14 hours ago
PETER HOSKIN: Death Stranding 2 elevates the humble postie to heroic status, and nothing - not bandits, ghosts or weird, oily tentacle-monsters - will stand in his way
Death Stranding 2 (PlayStation, £69.99)
Verdict: Out there and outstanding
Never has a game celebrated the good ol' postie as Death Stranding 2 does.
Here, the people who deliver our packages are considered so heroic that you even play as one, Sam Porter Bridges, trudging from place to place to ensure those deliveries happen.
It helps, though, that, in this case, the risks are greater than the occasional heel-snapping dog.
As anyone who's played the original Death Stranding (2019) will know, this series takes place in a future where the boundaries between this life and the afterlife have broken down in cataclysmic ways. Bandits, ghosts and weird, oily tentacle-monsters lie in Sam's path.
His job isn't just to pop things through letterboxes — it's to reconnect all human society.
If that makes Death Stranding sound weird, then good. It is.
Most of your time with DS2 will be spent planting one foot in front of the other, struggling across the unforgiving terrain of Australia, deploying ladders and ropes to progress. You'll do a lot of rearranging of your cargo. You'll try, often in vain, not to fall over. This is not a normal gaming experience.

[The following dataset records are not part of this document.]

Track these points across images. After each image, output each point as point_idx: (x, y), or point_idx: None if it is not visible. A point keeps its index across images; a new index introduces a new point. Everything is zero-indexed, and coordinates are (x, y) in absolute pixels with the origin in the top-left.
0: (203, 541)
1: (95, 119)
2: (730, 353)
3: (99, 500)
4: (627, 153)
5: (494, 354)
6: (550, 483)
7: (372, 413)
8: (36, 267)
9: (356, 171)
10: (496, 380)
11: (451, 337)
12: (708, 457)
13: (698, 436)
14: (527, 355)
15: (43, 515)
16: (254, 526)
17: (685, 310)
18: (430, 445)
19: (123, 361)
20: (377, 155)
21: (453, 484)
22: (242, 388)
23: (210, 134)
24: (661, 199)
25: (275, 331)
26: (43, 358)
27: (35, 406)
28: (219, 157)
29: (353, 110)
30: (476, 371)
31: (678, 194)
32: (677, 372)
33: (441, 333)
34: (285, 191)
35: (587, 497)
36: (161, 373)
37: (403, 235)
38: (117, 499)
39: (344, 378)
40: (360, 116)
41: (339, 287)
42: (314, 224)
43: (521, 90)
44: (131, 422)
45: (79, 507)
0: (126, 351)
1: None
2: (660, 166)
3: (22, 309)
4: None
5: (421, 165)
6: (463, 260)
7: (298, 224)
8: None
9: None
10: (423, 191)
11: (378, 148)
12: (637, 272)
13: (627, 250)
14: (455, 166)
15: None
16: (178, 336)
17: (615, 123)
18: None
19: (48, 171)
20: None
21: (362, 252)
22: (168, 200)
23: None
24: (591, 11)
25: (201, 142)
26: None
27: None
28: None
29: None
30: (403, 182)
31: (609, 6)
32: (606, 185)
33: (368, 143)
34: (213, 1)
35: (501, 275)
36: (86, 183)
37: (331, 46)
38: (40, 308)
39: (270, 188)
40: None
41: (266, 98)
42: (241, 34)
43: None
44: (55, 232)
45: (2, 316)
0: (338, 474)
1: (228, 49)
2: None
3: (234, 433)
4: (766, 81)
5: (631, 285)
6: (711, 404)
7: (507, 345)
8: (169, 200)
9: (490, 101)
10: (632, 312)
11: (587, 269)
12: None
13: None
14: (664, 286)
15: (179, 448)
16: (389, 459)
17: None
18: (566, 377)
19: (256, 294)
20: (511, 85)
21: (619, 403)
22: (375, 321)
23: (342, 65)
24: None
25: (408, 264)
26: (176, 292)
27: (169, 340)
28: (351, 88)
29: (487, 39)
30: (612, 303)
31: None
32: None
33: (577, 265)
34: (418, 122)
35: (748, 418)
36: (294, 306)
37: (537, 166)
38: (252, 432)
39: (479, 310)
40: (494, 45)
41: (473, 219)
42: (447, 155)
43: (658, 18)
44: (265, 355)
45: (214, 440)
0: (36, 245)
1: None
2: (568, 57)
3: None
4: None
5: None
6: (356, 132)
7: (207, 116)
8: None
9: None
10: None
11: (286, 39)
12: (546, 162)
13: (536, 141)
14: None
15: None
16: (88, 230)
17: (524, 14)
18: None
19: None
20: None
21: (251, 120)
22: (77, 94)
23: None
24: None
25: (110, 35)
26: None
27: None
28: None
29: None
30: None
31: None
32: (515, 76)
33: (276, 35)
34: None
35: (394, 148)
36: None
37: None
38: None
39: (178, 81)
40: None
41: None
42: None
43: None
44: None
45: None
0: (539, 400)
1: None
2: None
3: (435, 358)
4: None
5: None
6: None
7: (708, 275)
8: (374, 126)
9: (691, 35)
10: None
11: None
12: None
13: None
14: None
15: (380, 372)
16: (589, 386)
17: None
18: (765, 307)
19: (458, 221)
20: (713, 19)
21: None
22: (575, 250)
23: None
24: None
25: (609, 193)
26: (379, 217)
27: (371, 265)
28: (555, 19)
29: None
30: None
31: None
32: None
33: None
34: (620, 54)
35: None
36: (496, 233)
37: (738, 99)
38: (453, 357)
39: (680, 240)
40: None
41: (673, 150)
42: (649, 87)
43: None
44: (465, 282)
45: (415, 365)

But it is a stunning one. With DS2, series creator Hideo Kojima has delivered on the odd promise of its forerunner. There are more options, both in terms of skills and equipment, for turning Sam (voiced once again by The Walking Dead's Norman Reedus) into your Sam. The stealth and combat segments are exhilarating, almost the equal of Kojima's own Metal Gear Solid V (2015). The land- and skyscapes are among the most beautiful ever programmed.
And the story, as performed by digitised versions of big-time Hollywood actors and filmmakers, including Elle Fanning, Lea Seydoux and Guillermo Del Toro? All I'll say is that it goes to places no other game has gone before.
DS2 is ambitious, mad and more than a little self-indulgent. But much like its doughty protagonist, it delivers.
System Shock 2: 25th Anniversary Remaster (PC, £23.99)
Verdict: Still shockingly good
Rating:
Something has gone wrong aboard the Von Braun. In 2114, this faster-than-light spaceship was sent well beyond the constraints of our solar system and came across a distress signal on a distant planet.
Now most of the crew are ravening zombies thanks to alien eggs, mind parasites, malfunctioning computers... y'know, the usual.
Except now, in this year 2025, something has finally gone right aboard the Von Braun.
Twenty-six years after the game in which the spaceship's catastrophic story was first told — System Shock 2 — was first released, we now have a proper remastered edition. Prettier graphics, modern controller support, various ease-of-life enhancements... y'know, the usual.
Just playing System Shock 2 again is a total blast. Even though its gameplay has been repeated and refined in hundreds of subsequent releases (including the brilliant Bioshock series), this remains one of the greatest games of all time.
Its blend of first-person shooting and character-building mechanics is still extremely compelling.
The sense of dread it inspires is still overwhelming.
Its famous twist — let's just say it involves the malevolent AI, known as SHODAN, from the first game — is still, well, shocking.
As for the remastered edition itself, it's by one of the best game-preservation operations in the biz, Nightdive Studios, so it's all skilfully and lovingly done. This is System Shock 2 as you remember it looking — which is to say, much better than it actually looked, but nowhere near, say, a modern Call Of Duty game. It's the 1990s, given a heavy polish.
The only problem, if you can call it that, is that System Shock 2 had already been enhanced plenty in the years since its original release — by fans publishing homemade updates online.
So this new version isn't quite as revelatory as Nightdive's full remake of the original System Shock, which they put out in 2023.
Still, if you want to play the best version of one of history's best games, this is it.